Plato is philosophy, in the Western sense of the word. And all of us, to one degree or another, whether or not we acknowledge it, are in fact Platonists. Jews, Christians, Muslims, pagans, all of us are Platonists. And one of Plato’s most famous dialogues is that of Timaeus. Written about 360 BC, Timaeus is Plato taking a stab at an origin myth for the cosmos. He talks about God, the world, the elements, thought-forms, and something called the Demiurge. And Timaeus was highly popular from ancient Rome through medieval Islam and Christendom.

Seen in this light, Bar-Timaeus, son of Timaeus, is the Western wisdom tradition—the Gentiles, the Hellenes, the Greeks—with whom the people of Israel have had an intense love/hate relationship for some three centuries leading up to Jesus; here calling out blindly, desperately, hopefully, for the salvation of our Lord. And Jesus welcomes Bar-Timaeus, accepts his confession, opens his eyes unto faith, and walks with him along the Way. The wisdom of the Greeks is welcomed and awakened by Jesus Christ our Lord: the reconciliation of Athens and Jerusalem.

And if that interpretation seems a little far-fetched, keep in mind that the Gospel of Mark is the only Gospel designed to be memorized and preached in one sitting.

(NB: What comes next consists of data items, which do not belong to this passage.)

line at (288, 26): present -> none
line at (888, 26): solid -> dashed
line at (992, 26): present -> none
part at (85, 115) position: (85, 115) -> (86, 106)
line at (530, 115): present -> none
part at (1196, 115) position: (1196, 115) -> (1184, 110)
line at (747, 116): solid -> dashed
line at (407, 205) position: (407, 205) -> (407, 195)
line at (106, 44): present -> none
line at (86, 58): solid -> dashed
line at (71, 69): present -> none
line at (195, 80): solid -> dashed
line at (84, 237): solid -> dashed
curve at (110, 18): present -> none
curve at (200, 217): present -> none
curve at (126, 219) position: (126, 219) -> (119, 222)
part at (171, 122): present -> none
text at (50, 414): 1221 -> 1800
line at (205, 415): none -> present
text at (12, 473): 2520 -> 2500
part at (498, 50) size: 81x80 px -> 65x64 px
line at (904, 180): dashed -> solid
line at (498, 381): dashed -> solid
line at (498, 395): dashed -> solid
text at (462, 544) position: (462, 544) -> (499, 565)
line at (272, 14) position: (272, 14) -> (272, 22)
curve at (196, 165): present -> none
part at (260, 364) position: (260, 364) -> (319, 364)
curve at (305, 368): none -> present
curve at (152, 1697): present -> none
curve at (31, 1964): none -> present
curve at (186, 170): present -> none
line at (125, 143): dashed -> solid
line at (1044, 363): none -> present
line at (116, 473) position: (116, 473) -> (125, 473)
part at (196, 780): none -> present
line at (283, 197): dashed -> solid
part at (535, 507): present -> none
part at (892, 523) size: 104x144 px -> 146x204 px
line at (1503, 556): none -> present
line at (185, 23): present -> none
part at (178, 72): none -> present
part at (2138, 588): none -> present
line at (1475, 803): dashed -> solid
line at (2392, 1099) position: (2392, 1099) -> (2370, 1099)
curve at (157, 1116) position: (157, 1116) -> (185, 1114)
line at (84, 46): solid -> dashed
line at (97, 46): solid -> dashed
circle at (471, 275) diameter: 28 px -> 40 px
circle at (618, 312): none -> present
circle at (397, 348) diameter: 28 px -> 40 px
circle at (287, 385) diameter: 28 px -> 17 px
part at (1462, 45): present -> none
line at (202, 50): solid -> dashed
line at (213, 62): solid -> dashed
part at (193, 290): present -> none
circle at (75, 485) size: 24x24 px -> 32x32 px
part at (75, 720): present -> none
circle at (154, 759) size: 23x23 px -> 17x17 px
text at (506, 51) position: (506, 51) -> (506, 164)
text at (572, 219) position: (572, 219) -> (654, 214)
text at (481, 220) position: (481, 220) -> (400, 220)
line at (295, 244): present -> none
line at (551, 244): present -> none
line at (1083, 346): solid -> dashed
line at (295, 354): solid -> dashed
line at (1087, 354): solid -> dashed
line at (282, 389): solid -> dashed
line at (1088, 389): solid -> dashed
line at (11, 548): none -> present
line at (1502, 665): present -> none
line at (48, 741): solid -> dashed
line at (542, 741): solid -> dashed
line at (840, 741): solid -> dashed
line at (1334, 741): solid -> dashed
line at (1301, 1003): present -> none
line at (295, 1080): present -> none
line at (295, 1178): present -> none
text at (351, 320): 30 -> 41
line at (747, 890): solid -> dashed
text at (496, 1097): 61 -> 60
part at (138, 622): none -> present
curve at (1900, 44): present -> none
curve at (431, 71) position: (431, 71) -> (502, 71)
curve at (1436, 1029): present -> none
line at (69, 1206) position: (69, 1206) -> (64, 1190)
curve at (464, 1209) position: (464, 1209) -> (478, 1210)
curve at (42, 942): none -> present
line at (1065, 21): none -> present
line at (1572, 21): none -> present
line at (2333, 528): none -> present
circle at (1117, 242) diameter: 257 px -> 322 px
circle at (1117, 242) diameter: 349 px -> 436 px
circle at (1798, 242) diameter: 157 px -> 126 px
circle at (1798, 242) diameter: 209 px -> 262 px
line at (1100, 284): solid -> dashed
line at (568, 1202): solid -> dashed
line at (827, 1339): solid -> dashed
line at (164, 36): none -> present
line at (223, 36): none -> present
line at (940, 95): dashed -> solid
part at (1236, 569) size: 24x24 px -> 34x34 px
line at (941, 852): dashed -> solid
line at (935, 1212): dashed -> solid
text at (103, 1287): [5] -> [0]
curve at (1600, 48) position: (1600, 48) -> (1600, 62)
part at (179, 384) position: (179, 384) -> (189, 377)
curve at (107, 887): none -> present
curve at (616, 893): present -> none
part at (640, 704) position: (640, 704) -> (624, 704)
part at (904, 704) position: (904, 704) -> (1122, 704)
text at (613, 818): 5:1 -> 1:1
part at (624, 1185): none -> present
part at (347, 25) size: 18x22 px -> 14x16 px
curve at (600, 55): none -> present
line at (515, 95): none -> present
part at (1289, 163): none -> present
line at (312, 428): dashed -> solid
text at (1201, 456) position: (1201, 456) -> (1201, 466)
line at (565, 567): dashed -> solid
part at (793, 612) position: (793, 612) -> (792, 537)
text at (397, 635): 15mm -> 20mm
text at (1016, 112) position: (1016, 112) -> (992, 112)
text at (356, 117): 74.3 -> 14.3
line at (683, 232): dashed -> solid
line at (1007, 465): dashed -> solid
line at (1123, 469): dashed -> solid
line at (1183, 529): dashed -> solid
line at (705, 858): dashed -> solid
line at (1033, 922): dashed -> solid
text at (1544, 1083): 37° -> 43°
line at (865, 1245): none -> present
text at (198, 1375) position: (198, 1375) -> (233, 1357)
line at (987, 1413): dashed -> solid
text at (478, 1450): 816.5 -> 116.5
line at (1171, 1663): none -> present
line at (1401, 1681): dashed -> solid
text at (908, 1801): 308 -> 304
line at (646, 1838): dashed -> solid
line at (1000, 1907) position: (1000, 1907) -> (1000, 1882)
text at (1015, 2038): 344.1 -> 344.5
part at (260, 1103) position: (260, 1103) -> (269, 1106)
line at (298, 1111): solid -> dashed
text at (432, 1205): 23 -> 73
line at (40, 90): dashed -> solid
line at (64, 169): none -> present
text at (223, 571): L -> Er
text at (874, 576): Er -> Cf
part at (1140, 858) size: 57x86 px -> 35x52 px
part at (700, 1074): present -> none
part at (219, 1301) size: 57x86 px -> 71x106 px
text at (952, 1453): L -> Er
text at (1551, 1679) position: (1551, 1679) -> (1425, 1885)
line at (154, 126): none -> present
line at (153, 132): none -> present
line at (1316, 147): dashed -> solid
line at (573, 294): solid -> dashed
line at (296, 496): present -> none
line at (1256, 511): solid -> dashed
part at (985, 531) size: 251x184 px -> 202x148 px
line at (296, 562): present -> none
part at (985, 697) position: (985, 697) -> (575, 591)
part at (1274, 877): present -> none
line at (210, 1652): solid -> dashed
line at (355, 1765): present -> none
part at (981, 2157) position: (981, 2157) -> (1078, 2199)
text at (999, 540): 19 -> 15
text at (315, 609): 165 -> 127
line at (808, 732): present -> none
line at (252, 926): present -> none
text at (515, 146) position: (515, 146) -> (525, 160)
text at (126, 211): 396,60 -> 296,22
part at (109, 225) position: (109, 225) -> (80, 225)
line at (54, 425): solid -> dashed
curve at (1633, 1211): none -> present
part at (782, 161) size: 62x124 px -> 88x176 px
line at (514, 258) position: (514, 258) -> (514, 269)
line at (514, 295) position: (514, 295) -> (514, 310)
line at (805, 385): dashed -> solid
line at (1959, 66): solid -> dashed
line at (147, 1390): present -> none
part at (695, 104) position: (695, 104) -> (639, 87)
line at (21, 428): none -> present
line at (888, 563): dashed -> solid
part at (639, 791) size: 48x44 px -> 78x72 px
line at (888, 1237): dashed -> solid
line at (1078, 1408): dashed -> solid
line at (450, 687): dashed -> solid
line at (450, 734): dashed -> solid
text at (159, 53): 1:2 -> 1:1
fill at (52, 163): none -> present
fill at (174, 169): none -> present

You can recite the whole thing in about an hour and a half; I’ve seen people do it. This is the street-corner Gospel, the proclamation Gospel—and it is all written in Greek. The Gospel of Mark is aimed at a Greek-speaking audience, be they Gentile or Jew, in rustic Greek, I’ll grant you, but in the language of Alexander nonetheless.

The people who would hear this—a great number of them at least—would themselves be sons of the Timaeus, the intellectual children of Plato, as are we. And here they would find welcome. Here they would find sight. Here we would find Jesus.

In the Name of the Father and of the +Son and of the Holy Spirit. Amen.